* [To do]:
Look through the listing below for the string "shared". Show each line where it occurs.
#### Provided records
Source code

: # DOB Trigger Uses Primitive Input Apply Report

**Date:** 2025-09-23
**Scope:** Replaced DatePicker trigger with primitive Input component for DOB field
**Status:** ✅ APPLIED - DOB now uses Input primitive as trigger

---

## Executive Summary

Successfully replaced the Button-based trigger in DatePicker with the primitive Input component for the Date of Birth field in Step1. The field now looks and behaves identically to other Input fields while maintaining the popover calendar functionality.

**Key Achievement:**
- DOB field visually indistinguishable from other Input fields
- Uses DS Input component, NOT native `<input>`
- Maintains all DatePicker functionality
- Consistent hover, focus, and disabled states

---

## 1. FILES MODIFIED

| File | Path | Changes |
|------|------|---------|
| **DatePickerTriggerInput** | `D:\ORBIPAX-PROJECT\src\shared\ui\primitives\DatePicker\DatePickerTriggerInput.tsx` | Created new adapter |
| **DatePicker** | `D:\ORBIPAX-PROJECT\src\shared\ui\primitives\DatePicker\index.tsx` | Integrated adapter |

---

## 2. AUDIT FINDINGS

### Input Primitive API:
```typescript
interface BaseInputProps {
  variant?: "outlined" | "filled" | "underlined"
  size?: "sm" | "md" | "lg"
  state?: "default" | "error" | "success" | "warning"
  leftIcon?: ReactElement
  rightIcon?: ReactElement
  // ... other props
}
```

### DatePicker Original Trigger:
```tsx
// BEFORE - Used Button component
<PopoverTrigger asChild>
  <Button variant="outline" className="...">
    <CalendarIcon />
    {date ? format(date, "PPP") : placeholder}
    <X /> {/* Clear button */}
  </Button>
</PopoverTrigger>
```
########
* [Task solution]:
| **DatePickerTriggerInput** | `D:\ORBIPAX-PROJECT\src\shared\ui\primitives\DatePicker\DatePickerTriggerInput.tsx` | Created new adapter |
| **DatePicker** | `D:\ORBIPAX-PROJECT\src\shared\ui\primitives\DatePicker\index.tsx` | Integrated adapter |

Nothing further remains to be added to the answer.